Oxford City Wall
The 13th-century defensive ring around medieval Oxford — best-preserved in the gardens of New College.
The most complete surviving stretch is inside New College, viewable on the college’s normal visiting hours. From New College Lane, take the small alley off the north side near the Bridge of Sighs — it runs past a low surviving section of the wall and brings you out at the Turf Tavern, otherwise almost impossible to find.
The Oxford city wall is what survives of the curtain defence that once ringed the medieval town. From 1226 onwards a roughly two-mile circuit of local rubble stone went up, enclosing about 120 acres. The wall was crenellated along its top and broken at intervals by more than twenty-five bastions, replacing a Saxon earthwork raised against the Viking raids of the ninth and tenth centuries. Today the surviving stretches carry scheduled-monument status, with twenty-seven individual sections separately listed at Grade I.
The route
Roughly rectangular in plan, the wall traced the southern flanks of George Street, Holywell Street and Broad Street along its northern edge. It then turned south behind New College, passed the Botanic Garden, and continued along the southern boundaries of Merton College and the great quadrangle of Christ Church before closing west along Castle Street to the castle itself. The four main gates — north, south, east and west — sat at the cardinal points, with toll roads from each meeting at Carfax in the centre.
The four gates
All four gates are gone, taken down at different points:
- South Gate was pulled down by Cardinal Wolsey in 1525 to clear the ground for his foundation of Cardinal College, which became Christ Church.
- West Gate followed in 1600.
- North Gate and East Gate were both demolished in 1772, as the wall fell out of use and the colleges absorbed its line into their gardens. The site of East Gate is now marked by the Eastgate Hotel on the High Street, at the head of Merton Street.
Where to see the wall today
The best-preserved sections are inside New College. Under a tradition established at the college's foundation in 1379, the college owns and must maintain these stretches, and submits to a triennial inspection of the walls by the Lord Mayor of Oxford and a delegation of councillors — a piece of medieval municipal theatre that still happens every three years.
Beyond New College, fragments survive at the back of several colleges and along garden walls. The Pevsner Architectural Guide describes the northern outer wall — the secondary outer ring built around the 1280s on the north-northeast side — as "unique among English medieval town defences" in its concentric design.

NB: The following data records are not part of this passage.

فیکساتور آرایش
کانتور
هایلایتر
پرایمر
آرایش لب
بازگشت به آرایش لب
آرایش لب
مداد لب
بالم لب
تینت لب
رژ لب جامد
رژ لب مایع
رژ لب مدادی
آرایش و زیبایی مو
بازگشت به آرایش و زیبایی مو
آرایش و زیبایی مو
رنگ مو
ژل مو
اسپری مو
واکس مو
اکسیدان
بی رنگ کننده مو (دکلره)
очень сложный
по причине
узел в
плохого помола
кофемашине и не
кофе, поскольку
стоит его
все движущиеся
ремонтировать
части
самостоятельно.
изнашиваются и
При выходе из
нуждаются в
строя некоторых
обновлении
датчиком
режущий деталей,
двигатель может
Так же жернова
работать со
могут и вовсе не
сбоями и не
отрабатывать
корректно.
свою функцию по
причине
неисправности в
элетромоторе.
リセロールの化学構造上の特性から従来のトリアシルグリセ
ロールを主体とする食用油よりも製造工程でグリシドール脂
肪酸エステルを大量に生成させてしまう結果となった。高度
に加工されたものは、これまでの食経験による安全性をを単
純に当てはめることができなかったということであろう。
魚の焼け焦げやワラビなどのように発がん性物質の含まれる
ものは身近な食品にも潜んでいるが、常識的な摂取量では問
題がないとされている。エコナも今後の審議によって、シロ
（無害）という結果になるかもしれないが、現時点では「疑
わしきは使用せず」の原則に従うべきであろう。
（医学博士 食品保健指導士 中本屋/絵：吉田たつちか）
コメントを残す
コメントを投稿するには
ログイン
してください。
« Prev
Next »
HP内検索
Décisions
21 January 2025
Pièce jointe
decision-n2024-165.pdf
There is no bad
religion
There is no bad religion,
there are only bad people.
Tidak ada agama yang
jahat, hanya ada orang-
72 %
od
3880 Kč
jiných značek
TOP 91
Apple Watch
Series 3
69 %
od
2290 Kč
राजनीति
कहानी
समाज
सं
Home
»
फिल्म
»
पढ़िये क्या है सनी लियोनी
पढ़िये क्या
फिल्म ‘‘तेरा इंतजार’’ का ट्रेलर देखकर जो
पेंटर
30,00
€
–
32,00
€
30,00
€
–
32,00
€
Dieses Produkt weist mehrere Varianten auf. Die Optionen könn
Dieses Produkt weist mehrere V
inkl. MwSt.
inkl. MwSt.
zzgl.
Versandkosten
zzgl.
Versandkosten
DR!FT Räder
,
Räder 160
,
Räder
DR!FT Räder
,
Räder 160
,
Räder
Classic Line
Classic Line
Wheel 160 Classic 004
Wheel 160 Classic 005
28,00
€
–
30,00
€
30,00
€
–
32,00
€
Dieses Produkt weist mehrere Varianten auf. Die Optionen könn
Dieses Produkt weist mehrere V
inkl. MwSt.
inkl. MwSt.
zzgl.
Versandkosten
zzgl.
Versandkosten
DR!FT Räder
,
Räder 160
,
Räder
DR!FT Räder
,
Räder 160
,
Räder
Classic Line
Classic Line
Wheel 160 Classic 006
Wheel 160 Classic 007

Comparisons have been drawn with the concentric walling at the Tower of London, Dover Castle, and the late-13th-century Edwardian castles in North Wales.
How the wall was paid for
Funding came through a medieval system called murage — a tax on goods brought into the city. Around 210 households held what were known as "mural mansions": they carried a personal obligation to raise money for the wall in return for exemption from most other taxes and feudal duties, with the exception of military service.
The Civil War defences
When Charles I made Oxford his capital in 1642, the medieval circuit was in poor repair, and a fresh ring of earthen field defences on the ditch-and-rampart pattern was thrown up around it. To get the work done the king issued a labour decree: every man in the city between 16 and 60 had to give one day a week to the works, or hand over a shilling instead; refusal meant banishment from Oxford. The full layout of these Civil War earthworks survives on a plan drawn up by Bernard de Gomme, the king's military engineer.
Decline
In 1542 the town was granted city status. As Oxford expanded and the need for defence faded, the walls deteriorated, were demolished in places, and their bastions were converted into garden features for the university's colleges or inhabited as tenements. By the 18th century, much of the circuit had vanished into the urban fabric. Oxford's experience was unremarkable: of the roughly two hundred once-walled towns in England and Wales, only York and Conwy still held every one of their medieval gates by 1900. Statutory protection for the surviving Oxford remains was granted in the mid-1950s at the highest grade.
Frequently asked questions
Where can I see Oxford's city wall?
The best-preserved stretches are inside New College, visible on the college's normal visiting hours. There is also a short surviving fragment behind New College Lane near the Bridge of Sighs, reachable through a small unmarked alley that comes out at the Turf Tavern.
How old is Oxford's city wall?
The surviving stone circuit went up between 1226 and roughly 1240, on the line of an older Saxon earthwork — that earlier defence may date as far back as the ninth or tenth century, when it was raised in response to Viking raids.
Why are there no city gates left?
All four gates were demolished between 1525 and 1772, as Oxford expanded and the gates became impediments to traffic. South Gate went first (Wolsey, for Christ Church), then West Gate (1600), and North and East Gates together in 1772. The Eastgate Hotel marks the site of the East Gate at the head of Merton Street.
What is the "double wall" at Oxford?
A secondary outer wall was built around the 1280s on the city's exposed north-northeast side, parallel to and outside the main curtain. The Pevsner Architectural Guide describes it as "unique among English medieval town defences" — Oxford is the only English medieval town known to have had a concentric outer ring of this type.